What is expected — The output should be every line below, retyped exactly, with no images.

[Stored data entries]

/---

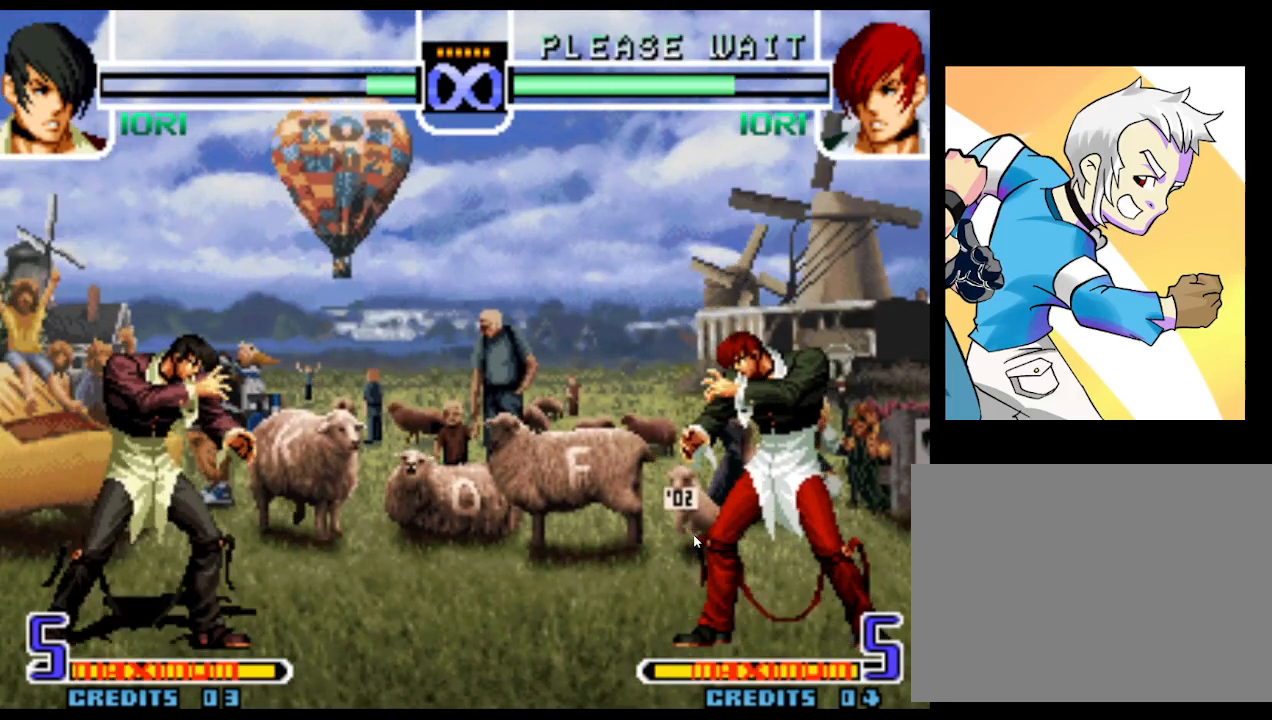
{"buttons": [], "left_stick": "center", "events": []}
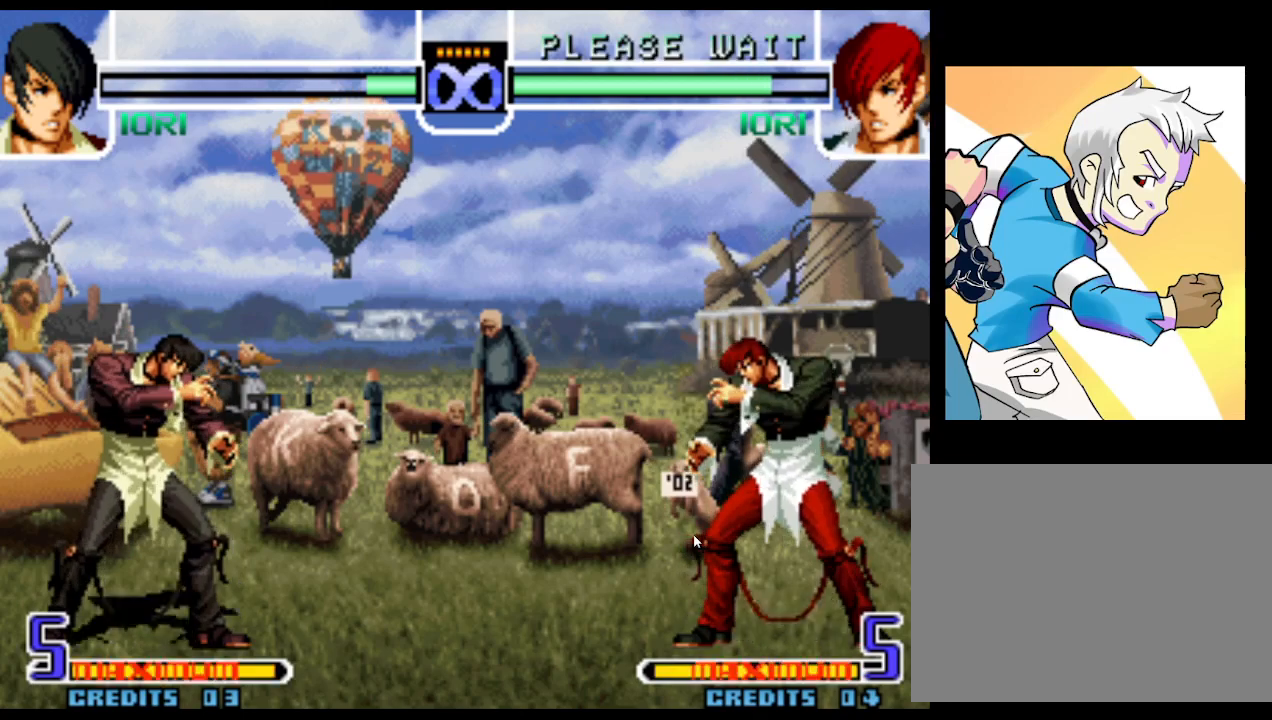
{"buttons": [], "left_stick": "center", "events": []}
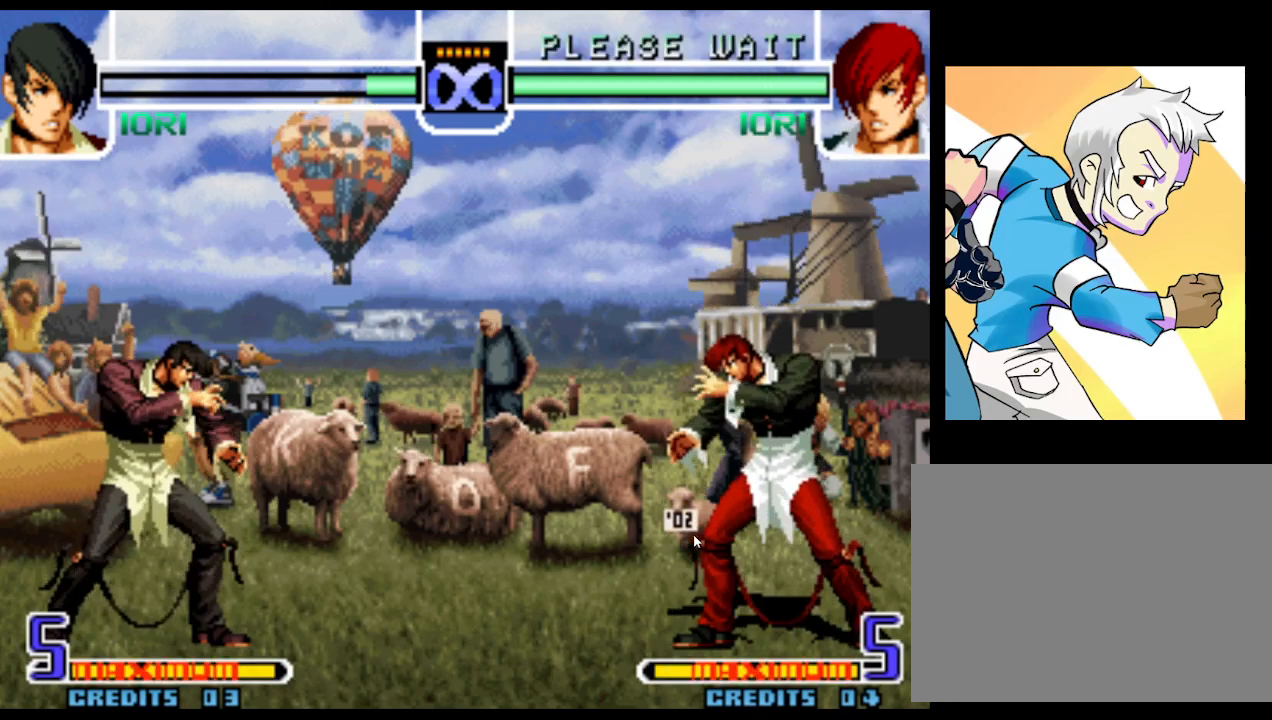
{"buttons": [], "left_stick": "center", "events": []}
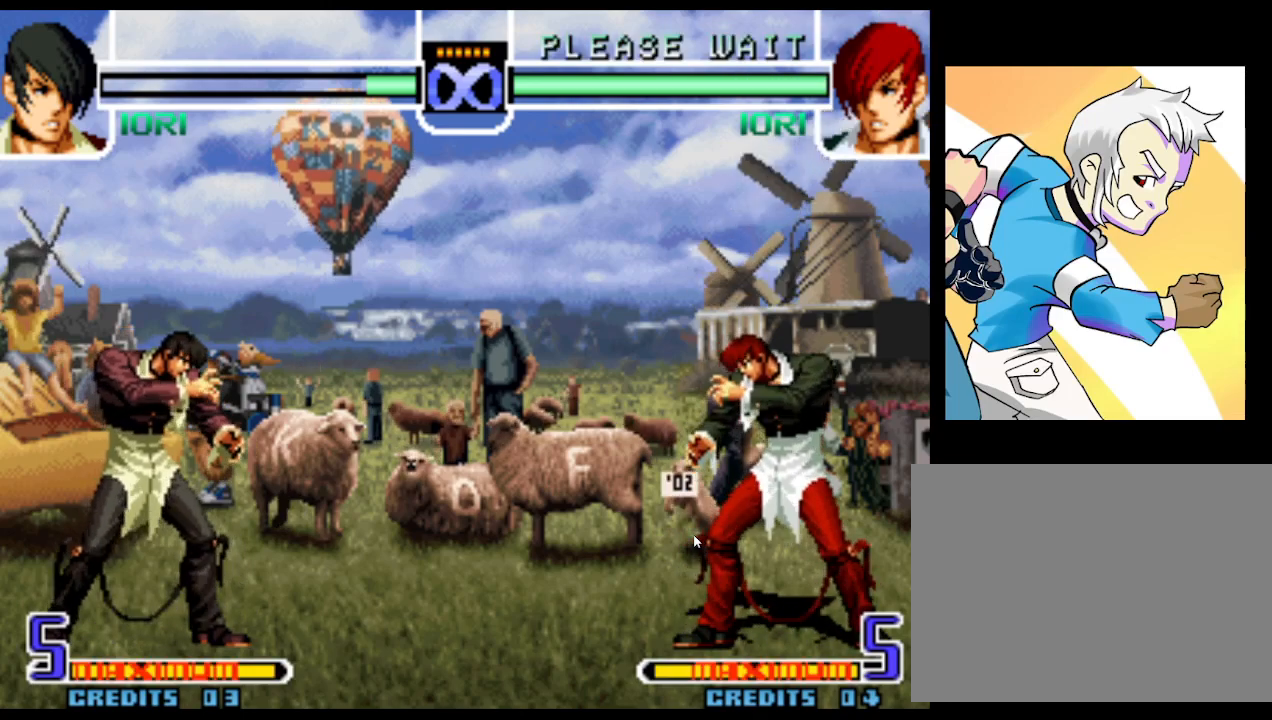
{"buttons": [], "left_stick": "center", "events": []}
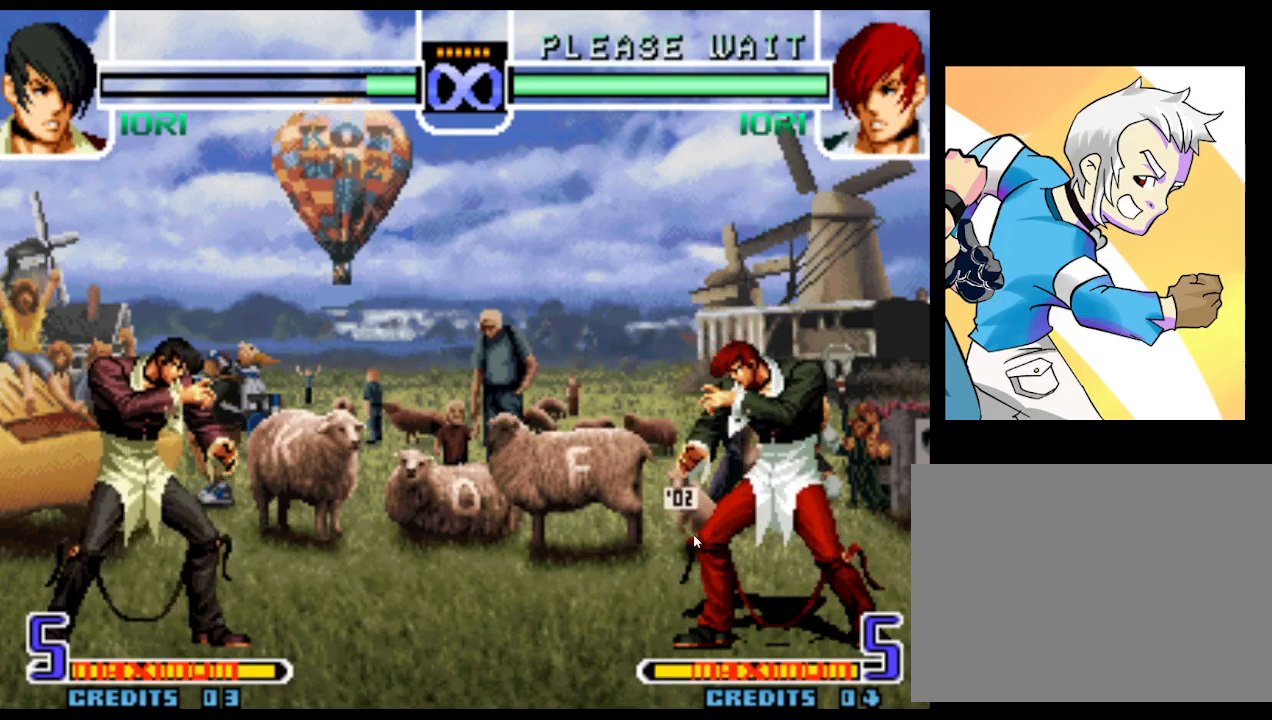
{"buttons": [], "left_stick": "center", "events": []}
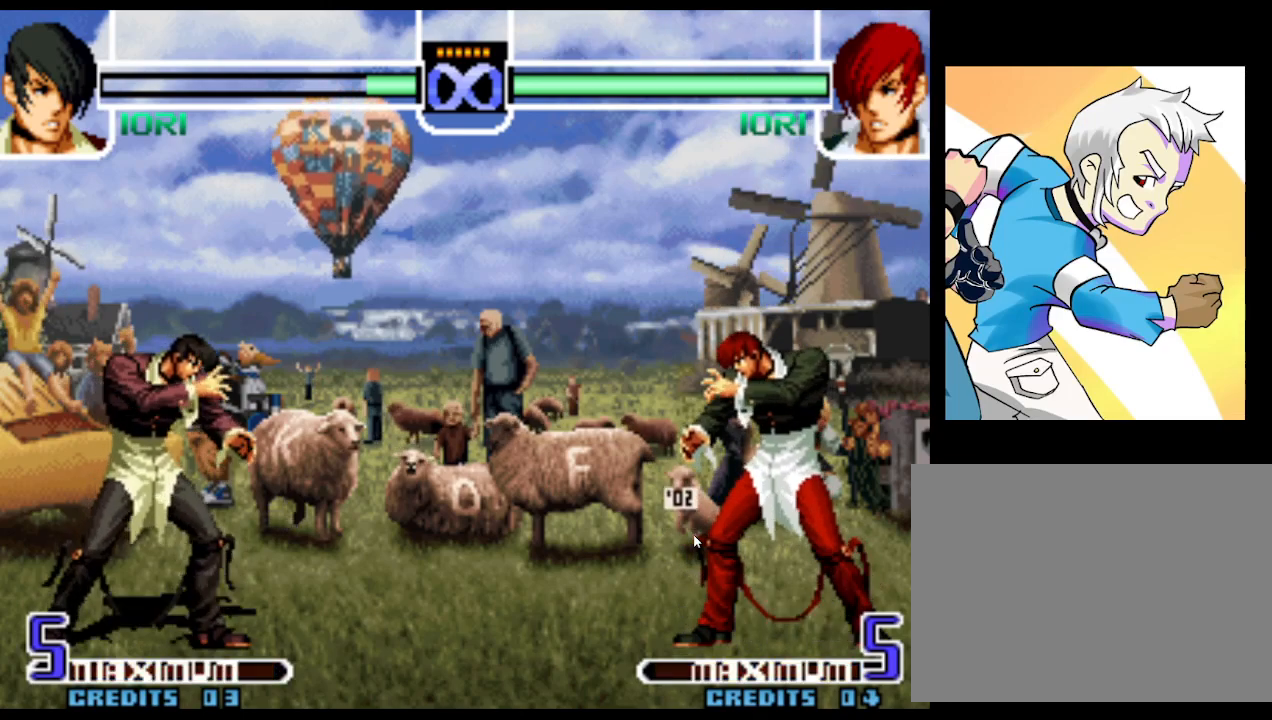
{"buttons": [], "left_stick": "center", "events": []}
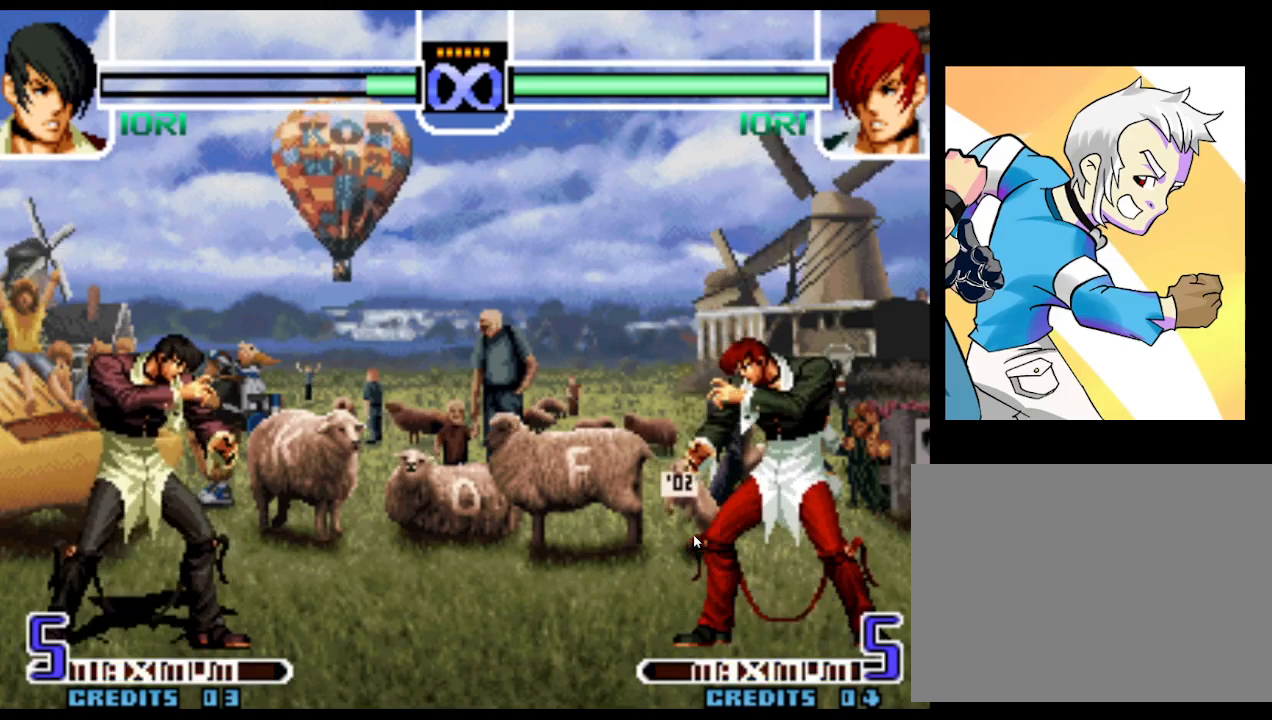
{"buttons": [], "left_stick": "center", "events": []}
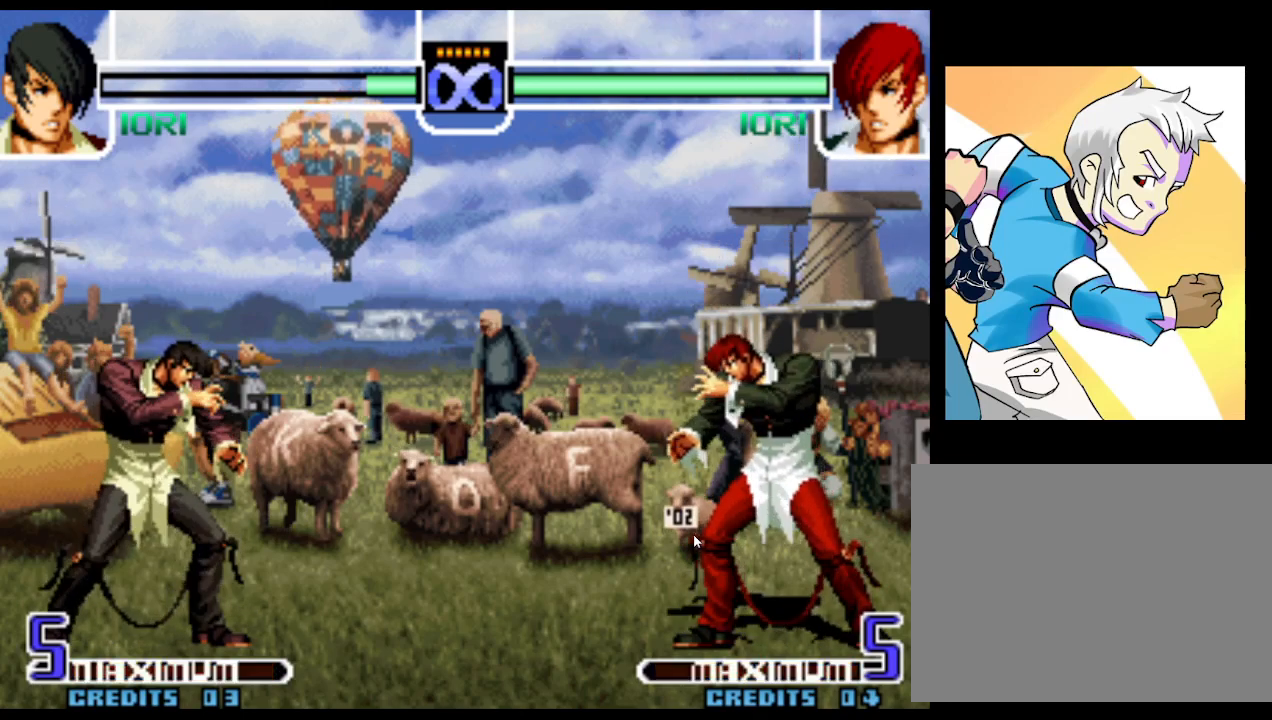
{"buttons": [], "left_stick": "center", "events": []}
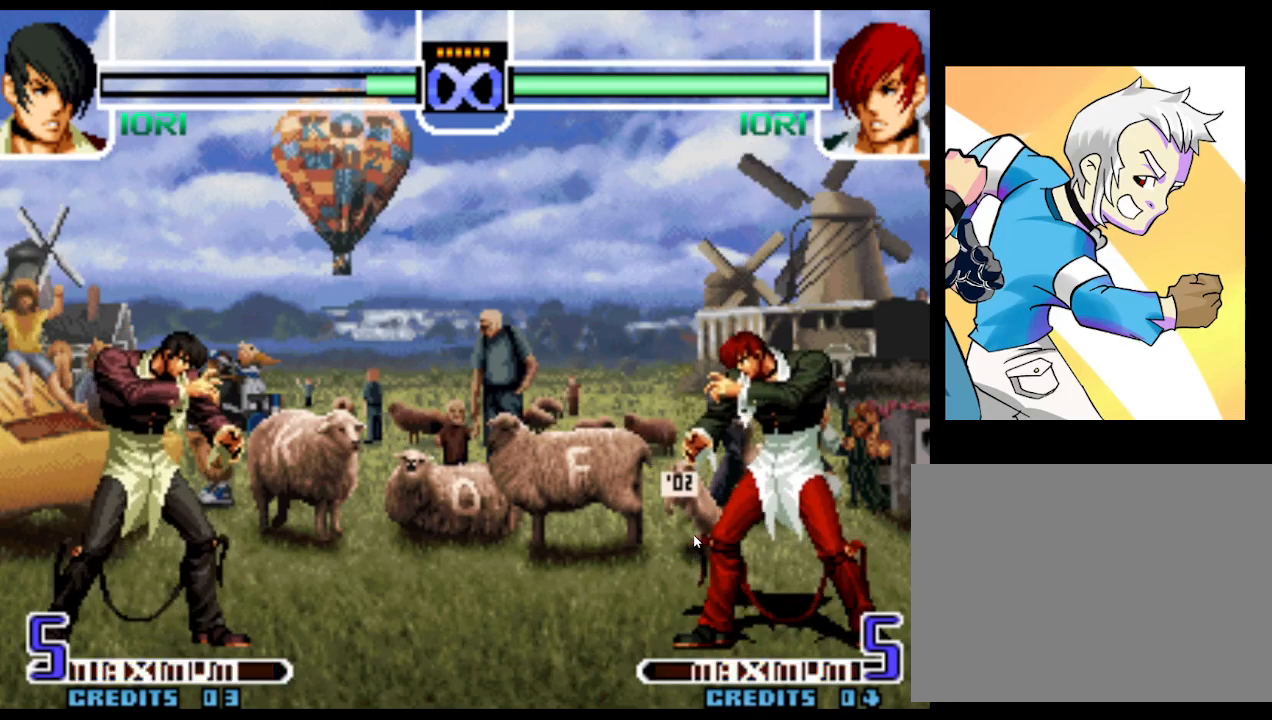
{"buttons": [], "left_stick": "center", "events": []}
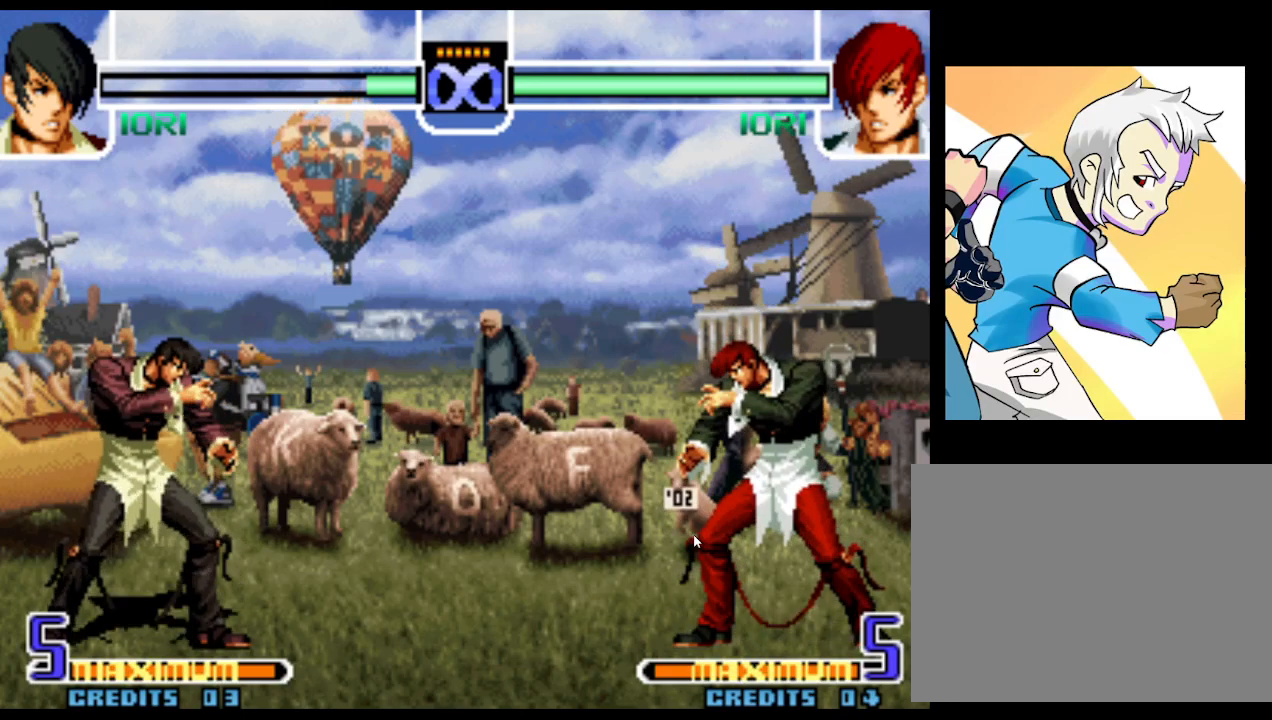
{"buttons": [], "left_stick": "right", "events": [[283, "left_stick", "right"]]}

\---

Task solution —
{"buttons": [], "left_stick": "center", "events": []}
{"buttons": [], "left_stick": "center", "events": []}
{"buttons": [], "left_stick": "center", "events": []}
{"buttons": [], "left_stick": "center", "events": []}
{"buttons": [], "left_stick": "center", "events": []}
{"buttons": [], "left_stick": "center", "events": []}
{"buttons": [], "left_stick": "center", "events": []}
{"buttons": [], "left_stick": "center", "events": []}
{"buttons": [], "left_stick": "center", "events": []}
{"buttons": [], "left_stick": "right", "events": [[283, "left_stick", "right"]]}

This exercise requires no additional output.